C’est la première fois qu’il manifeste un intérêt quelconque.
— Parce que, dis-je… parce qu’elle est la sœur de l’homme que nous détenons sous le nom de Karl Bunks.
« A mon retour d’Allemagne, j’ai été frappé par la ressemblance de Karl avec sa sœur ; il s’était opéré une confusion dans mon esprit. J’avais vu les Bunks, je croyais que l’homme arrêté était leur fils, c’est donc avec la fille Bunks que je lui trouvais une ressemblance. Mais par la suite, tout s’est remis en place dans mon citron ; je me suis souvenu que le faux Karl ressemble étonnamment à la fille en question. Je suis allé vérifier à la morgue. J’ai pu constater que je ne me trompais pas. Outre la similitude des traits, tous deux ont un défaut à la cloison nasale… Petite marque de fabrique congénitale… »
— Alors ? murmure mon interlocuteur…
— Alors cette fille est morte… J’ai continué mon travail avec l’affaire de Strasbourg. Vous êtes au courant, je suppose, ou dois-je récapituler ?
— Inutile, votre chef m’a entretenu de cette question…
— Parfait.
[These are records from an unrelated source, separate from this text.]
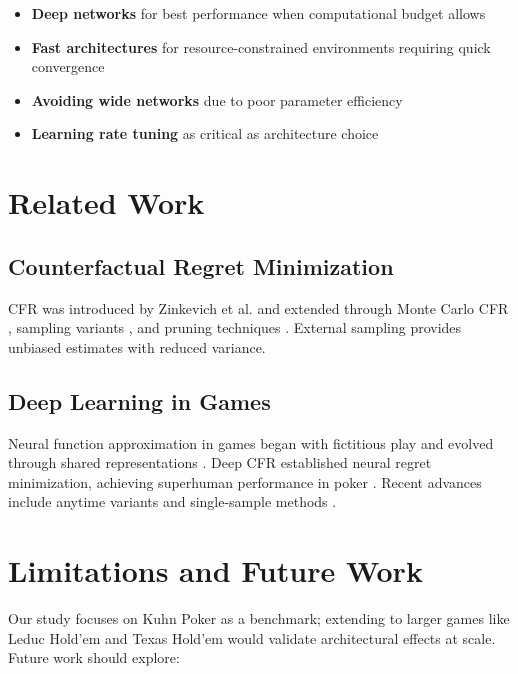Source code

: \documentclass{article}
\begin{document}
\begin{itemize}
\item \textbf{Deep networks} for best performance when computational budget allows
\item \textbf{Fast architectures} for resource-constrained environments requiring quick convergence
\item \textbf{Avoiding wide networks} due to poor parameter efficiency
\item \textbf{Learning rate tuning} as critical as architecture choice
\end{itemize}

\section{Related Work}

\subsection{Counterfactual Regret Minimization}

CFR was introduced by Zinkevich et al. \cite{zinkevich2007regret} and extended through Monte Carlo CFR \cite{lanctot2009monte}, sampling variants \cite{gibson2012efficient}, and pruning techniques \cite{lanctot2013efficient}. External sampling \cite{gibson2012efficient} provides unbiased estimates with reduced variance.

\subsection{Deep Learning in Games}

Neural function approximation in games began with fictitious play \cite{heinrich2015fictitious} and evolved through shared representations \cite{muller2019shared}. Deep CFR \cite{heinrich2016deep,brown2019deep} established neural regret minimization, achieving superhuman performance in poker \cite{brown2019superhuman}. Recent advances include anytime variants \cite{mcaleer2022anytime} and single-sample methods \cite{steinberger2019single}.

\section{Limitations and Future Work}

Our study focuses on Kuhn Poker as a benchmark; extending to larger games like Leduc Hold'em and Texas Hold'em would validate architectural effects at scale. Future work should explore:
\end{document}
Donc mon enquête a pris une autre orientation… Et les Bunks ont été au courant de mes faits et gestes. Une fille de leur bord m’a dit, par la suite, qu’ils m’avaient fait filer… Or ça n’est pas vrai. Je ne me crois pas plus malin que les autres, mais j’ai un sixième sens qui m’avertit de ces sortes de choses. Jamais personne n’a pu me suivre sans que je ne m’en aperçoive aussitôt… Que voulez-vous, c’est ainsi… Je n’ai pas cru une seconde que quelqu’un ait pu jouer à mon ange gardien si longtemps… Donc j’en suis arrivé au raisonnement suivant : si les Bunks connaissent mes faits et gestes et même mes intentions, c’est que quelqu’un les affranchit. Une seule personne pouvait les affranchir à ce point : mon chef. Or, j’ai confiance en lui, figurez-vous. Le petit San-Antonio a alors fait un rapide calcul. Ça venait d’en haut ; les grosses fuites viennent toujours d’en haut ! Le grand patron vous tenait au courant de tout, c’est donc d’ici que vient la fuite. Et si vous rencardez les Bunks, c’est que vous êtes en cheville avec eux. Bon, voici le gros morcif déballé. Maintenant, pour vous montrer que je n’ai pas de l’élastique fusé à la place de la moelle épinière, je vais vous faire part de mon point de vue. Pour une raison qui ne me regarde pas, que je ne demande pas à connaître et dont je me fous éperdument, vous avez scellé une alliance avec les Bunks. Toujours pour cette fameuse raison qui m’indiffère, vous avez placé un type à l’ambassade allemande sous le nom de Bunks. Pour une autre raison qui n’appartient qu’à vous, ce type vous a trahi au profit des Bunks. Vous avez donc résolu de stopper son activité. Mais vous ne vouliez pas vous mêler de ça afin de continuer les relations avec le clan Bunks. Alors vous avez chargé les Services secrets français du turbin. Vous ne demandiez qu’une chose : qu’on vous débarrasse de l’homme que nous détenons… Vous êtes les instigateurs de l’histoire du faux cadavre ; de la sorte, nous étions obligés de nous manifester presque officiellement… Cela prouvait aux Allemands que vous étiez en dehors du coup.
Lorsque je la boucle, mon visage est inondé de sueur. Je me dis que j’y suis allé un peu fort en leur cassant le morceau de cette manière.
Un silence pesant succède à mes paroles.
Enfin, Annenstief s’étire…
— Vous êtes un imaginatif, commissaire, murmure-t-il.
J’en ai la glotte paralysée. Au fond, la moitié au moins de mon laïus est basée sur du bluff. Et si je m’étais foutu dedans, après tout ?
— C’est possible, je murmure… Seulement, je ne pouvais poursuivre à tâtons sans savoir l’objet précis de mon enquête. En somme, mes supérieurs me font travailler pour vous, encore faut-il que je sache ce que vous attendez de moi ?…
Je le contemple. Il joue avec un crayon… Brazine essuie ses lorgnons…
Le silence s’éternise.
Enfin, Annenstief se lève.
— Je suis très heureux d’avoir fait votre connaissance, monsieur le Commissaire, dit-il. J’espère que vous retrouverez notre attaché dans les délais souhaités, c’est-à-dire avant demain soir.
Il s’incline et attend que je parte.
J’en ai le sifflet coupé.
— Parfait, messieurs, à vous revoir ! murmuré-je.
Et je me casse en me demandant si j’ai vraiment marqué un point, ou si, au contraire, je ne viens pas de me comporter comme le champion toute catégorie des cornichons.